Aaron Ballman via Phabricator via cfe-commits cfe-commits at lists.llvm.org
Tue Oct 13 11:10:51 PDT 2020


aaron.ballman added inline comments.


================
Comment at: clang-tools-extra/clang-tidy/cppcoreguidelines/ConstCorrectnessCheck.cpp:46
+
+void ConstCorrectnessCheck::registerMatchers(MatchFinder *Finder) {
+  const auto ConstType = hasType(isConstQualified());
----------------
JonasToth wrote:
> aaron.ballman wrote:
> > JonasToth wrote:
> > > aaron.ballman wrote:
> > > > Should this check only fire in C++? I'm sort of on the fence. It's a C++ core guideline, so it stands to reason it should be disabled for C code. But const-correctness is a thing in C too. WDYT?
> > > I do not know all the subtle differences between C and C++ here. Judging from this: https://stackoverflow.com/questions/5248571/is-there-const-in-c the current form would not be correct for C for pointers.
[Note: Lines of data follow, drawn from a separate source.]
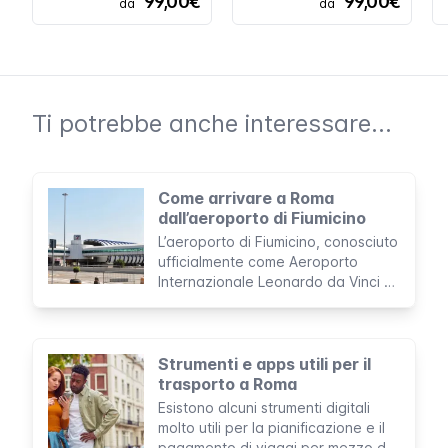
99,00€
99,00€
da
da
Ti potrebbe anche interessare...
Come arrivare a Roma
dall’aeroporto di Fiumicino
L’aeroporto di Fiumicino, conosciuto
ufficialmente come Aeroporto
Internazionale Leonardo da Vinci è
il più grande d’Italia e gestisce,
approssimativamente, 43 milioni di
passeggeri all’anno.
Strumenti e apps utili per il
trasporto a Roma
Esistono alcuni strumenti digitali
molto utili per la pianificazione e il
pagamento di viaggi per mezzo del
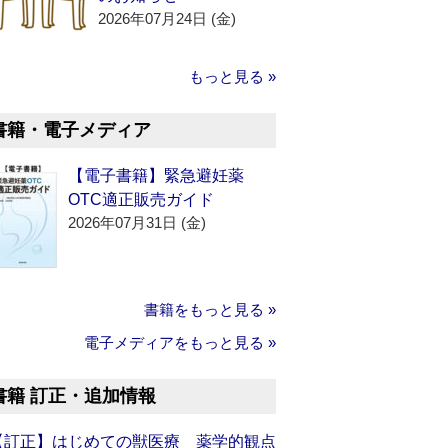
2026年07月24日 (金)
もっと見る »
書籍・電子メディア
【電子書籍】緊急避妊薬
OTC適正販売ガイド
2026年07月31日 (金)
書籍をもっと見る »
電子メディアをもっと見る »
書籍 訂正・追加情報
【訂正】はじめての獣医療 薬学的観点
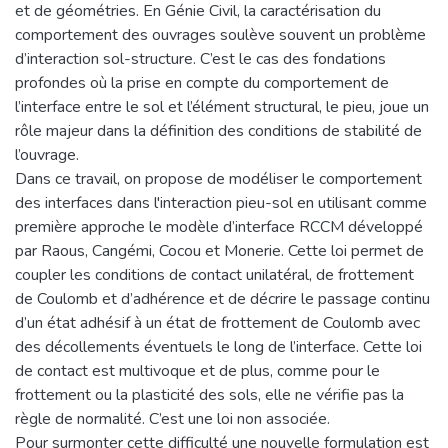
et de géométries. En Génie Civil, la caractérisation du
comportement des ouvrages soulève souvent un problème
d’interaction sol-structure. C’est le cas des fondations
profondes où la prise en compte du comportement de
l’interface entre le sol et l’élément structural, le pieu, joue un
rôle majeur dans la définition des conditions de stabilité de
l’ouvrage.
Dans ce travail, on propose de modéliser le comportement
des interfaces dans l'interaction pieu-sol en utilisant comme
première approche le modèle d’interface RCCM développé
par Raous, Cangémi, Cocou et Monerie. Cette loi permet de
coupler les conditions de contact unilatéral, de frottement
de Coulomb et d’adhérence et de décrire le passage continu
d’un état adhésif à un état de frottement de Coulomb avec
des décollements éventuels le long de l’interface. Cette loi
de contact est multivoque et de plus, comme pour le
frottement ou la plasticité des sols, elle ne vérifie pas la
règle de normalité. C’est une loi non associée.
Pour surmonter cette difficulté une nouvelle formulation est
> > > The assumptions of this check and especially the transformations are done for C++. I dont see a reason why the value-semantic would not apply for both.
> > > 
> > > Maybe there is a way to make the code compatible for both languages. The easiest solution would probably to not do the 'pointer-as-value' transformation. This is not that relevant as a feature anyway. I expect not nearly as much usage of this option as for the others.
> > > 
> > > In the end of the day i would like to support both C and C++. Right now it is untested and especially the transformation might break the code. It should run on both languages though, as there is no language checking.
> > > I will add some real world C code-bases for the transformation testing and see what happens :)
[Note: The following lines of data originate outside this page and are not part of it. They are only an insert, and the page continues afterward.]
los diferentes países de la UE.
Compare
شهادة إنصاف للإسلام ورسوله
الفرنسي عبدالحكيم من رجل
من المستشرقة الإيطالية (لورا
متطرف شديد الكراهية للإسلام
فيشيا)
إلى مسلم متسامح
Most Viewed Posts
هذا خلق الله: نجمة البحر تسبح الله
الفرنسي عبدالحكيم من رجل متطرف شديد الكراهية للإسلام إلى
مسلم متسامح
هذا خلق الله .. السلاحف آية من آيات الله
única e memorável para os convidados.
> > > Judging from this: https://stackoverflow.com/questions/5248571/is-there-const-in-c the current form would not be correct for C for pointers.
> > 
> > Sure, there may be additional changes needed to support the other oddities of C. I was asking more at the high level.
> > 
> > > In the end of the day i would like to support both C and C++. Right now it is untested and especially the transformation might break the code. 
> > 
> > Another option is for us to restrict the check in its current form to just C++ and then expose a C check from it in a follow-up (likely under a different module than cppcodeguidelines). For instance, CERT has a recommendation (not a rule) about this for C (https://wiki.sei.cmu.edu/confluence/display/c/DCL00-C.+Const-qualify+immutable+objects) and I would not be surprised to find it in other coding standards as well.
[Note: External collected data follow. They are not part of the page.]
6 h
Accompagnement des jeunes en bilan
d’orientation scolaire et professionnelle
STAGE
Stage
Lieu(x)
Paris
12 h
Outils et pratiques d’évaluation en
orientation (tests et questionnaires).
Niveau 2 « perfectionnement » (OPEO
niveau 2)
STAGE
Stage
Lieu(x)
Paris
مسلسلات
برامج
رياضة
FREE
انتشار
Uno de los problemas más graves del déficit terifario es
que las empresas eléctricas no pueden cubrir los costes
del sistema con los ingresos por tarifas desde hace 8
> Another const check is probably better. The clang-tidy part should be minimal effort. I think there isn't alot of duplication either.
> We could still think of proper configurability of this check and alias it into other modules with proper defaults for C.
Okay, I'm sold -- can you not register the check unless in C++ mode? We can add a C-specific check later.


================
Comment at: clang-tools-extra/test/clang-tidy/checkers/cppcoreguidelines-const-correctness-values.cpp:830
+
+void complex_usage() {
+  int np_local0 = 42;
----------------
Here's another terrible one to try -- can you make sure we don't try to make something const when the variable is evaluated in a context where it's usually not:
```
int N = 1; // Can't make N 'const' because VLAs make everything awful
sizeof(int[++N]);
```


================
Comment at: clang-tools-extra/test/clang-tidy/checkers/cppcoreguidelines-const-correctness-values.cpp:923
+
+#if 0
+template <typename T>
----------------
Rather than comment out the code, I think it makes more sense to leave the code here, CHECK for the existing diagnostics, but add a FIXME comment to any diagnostics (or lack of diagnostics) that are incorrect. It makes it more clear what the current behavior is and what we want it to eventually be.